[[ LISTED ENTRIES, beginning ]]
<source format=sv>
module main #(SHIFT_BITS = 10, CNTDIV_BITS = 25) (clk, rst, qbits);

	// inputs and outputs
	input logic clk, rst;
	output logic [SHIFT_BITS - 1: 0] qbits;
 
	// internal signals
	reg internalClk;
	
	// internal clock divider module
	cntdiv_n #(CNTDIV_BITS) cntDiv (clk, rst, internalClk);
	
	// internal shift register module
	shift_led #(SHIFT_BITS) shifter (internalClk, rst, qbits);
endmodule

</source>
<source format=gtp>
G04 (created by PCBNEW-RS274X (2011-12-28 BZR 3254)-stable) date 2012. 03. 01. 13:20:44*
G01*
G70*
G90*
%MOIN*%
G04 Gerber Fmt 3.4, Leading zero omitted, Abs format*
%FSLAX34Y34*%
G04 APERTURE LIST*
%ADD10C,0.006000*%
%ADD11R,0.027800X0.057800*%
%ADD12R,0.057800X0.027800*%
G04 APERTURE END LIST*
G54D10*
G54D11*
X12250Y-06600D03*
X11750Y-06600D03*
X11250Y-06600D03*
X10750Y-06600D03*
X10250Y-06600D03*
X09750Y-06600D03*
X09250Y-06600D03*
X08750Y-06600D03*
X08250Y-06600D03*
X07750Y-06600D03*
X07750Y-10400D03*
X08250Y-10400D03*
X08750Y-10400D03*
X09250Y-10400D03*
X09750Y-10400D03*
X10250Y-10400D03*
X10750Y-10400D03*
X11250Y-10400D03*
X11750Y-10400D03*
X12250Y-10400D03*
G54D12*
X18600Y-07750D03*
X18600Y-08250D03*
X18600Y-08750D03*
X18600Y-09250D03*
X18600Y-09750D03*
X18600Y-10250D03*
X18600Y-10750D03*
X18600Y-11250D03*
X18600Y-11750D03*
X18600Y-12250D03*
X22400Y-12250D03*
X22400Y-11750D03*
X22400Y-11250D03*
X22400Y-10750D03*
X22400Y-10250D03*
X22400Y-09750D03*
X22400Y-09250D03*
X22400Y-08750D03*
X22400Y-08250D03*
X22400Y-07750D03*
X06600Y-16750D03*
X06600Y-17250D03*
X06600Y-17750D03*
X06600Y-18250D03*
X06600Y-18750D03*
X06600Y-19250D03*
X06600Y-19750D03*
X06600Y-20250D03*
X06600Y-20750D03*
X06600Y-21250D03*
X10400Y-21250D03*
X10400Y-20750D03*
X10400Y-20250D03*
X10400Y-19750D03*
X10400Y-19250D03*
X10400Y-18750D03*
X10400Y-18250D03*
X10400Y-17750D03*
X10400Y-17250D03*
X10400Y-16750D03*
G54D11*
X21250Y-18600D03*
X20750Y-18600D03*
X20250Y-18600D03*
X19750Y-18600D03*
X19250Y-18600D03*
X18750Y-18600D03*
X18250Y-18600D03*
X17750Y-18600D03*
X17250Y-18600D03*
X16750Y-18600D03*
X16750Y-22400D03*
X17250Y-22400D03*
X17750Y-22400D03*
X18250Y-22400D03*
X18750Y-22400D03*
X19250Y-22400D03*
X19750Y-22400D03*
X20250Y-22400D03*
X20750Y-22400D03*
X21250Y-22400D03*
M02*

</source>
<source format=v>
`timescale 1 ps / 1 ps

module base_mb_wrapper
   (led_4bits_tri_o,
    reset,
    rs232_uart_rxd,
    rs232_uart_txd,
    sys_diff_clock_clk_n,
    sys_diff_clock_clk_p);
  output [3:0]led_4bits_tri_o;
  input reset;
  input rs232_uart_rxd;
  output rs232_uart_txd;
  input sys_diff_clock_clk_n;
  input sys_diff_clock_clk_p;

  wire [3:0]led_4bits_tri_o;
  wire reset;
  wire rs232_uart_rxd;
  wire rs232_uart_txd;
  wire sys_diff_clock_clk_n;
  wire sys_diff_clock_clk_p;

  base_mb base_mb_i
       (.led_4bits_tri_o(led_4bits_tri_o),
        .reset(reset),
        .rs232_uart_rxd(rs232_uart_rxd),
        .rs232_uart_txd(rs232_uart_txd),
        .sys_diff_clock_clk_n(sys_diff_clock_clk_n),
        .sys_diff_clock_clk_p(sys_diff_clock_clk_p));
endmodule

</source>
[[ LISTED ENTRIES, end ]]
[[ LISTED ENTRIES, beginning ]]
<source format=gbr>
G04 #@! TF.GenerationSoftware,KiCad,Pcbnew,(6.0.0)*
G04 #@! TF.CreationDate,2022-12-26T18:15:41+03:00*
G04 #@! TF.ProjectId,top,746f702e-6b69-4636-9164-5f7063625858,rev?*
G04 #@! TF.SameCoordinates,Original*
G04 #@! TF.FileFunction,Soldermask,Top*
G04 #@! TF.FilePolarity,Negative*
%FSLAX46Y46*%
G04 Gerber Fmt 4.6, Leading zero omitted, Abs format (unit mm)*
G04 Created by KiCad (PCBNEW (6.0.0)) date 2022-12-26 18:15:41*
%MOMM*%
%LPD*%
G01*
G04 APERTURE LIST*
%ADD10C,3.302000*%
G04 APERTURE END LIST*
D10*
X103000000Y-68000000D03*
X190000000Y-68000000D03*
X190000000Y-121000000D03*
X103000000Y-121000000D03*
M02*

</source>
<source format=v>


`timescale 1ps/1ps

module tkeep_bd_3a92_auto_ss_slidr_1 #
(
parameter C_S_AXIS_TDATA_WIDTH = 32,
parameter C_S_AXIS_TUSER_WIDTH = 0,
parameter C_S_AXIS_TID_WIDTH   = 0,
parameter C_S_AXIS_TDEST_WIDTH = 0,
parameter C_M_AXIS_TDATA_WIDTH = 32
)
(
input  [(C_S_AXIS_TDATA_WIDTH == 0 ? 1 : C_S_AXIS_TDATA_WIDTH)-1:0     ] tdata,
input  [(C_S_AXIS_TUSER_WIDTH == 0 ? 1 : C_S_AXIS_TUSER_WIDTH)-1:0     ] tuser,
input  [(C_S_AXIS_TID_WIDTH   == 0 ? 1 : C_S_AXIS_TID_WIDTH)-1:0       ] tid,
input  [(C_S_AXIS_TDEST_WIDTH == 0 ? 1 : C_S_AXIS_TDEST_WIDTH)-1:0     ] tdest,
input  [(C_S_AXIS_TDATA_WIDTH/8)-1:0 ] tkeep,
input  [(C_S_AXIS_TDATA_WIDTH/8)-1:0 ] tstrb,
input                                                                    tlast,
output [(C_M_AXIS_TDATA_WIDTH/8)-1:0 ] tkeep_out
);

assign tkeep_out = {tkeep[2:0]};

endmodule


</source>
[[ LISTED ENTRIES, end ]]
GOAL OF THE EXERCISE: Before answering, count every line of the data that holds the word "qbits"; the reply is that number only.

SOLUTION TO THE EXERCISE: 3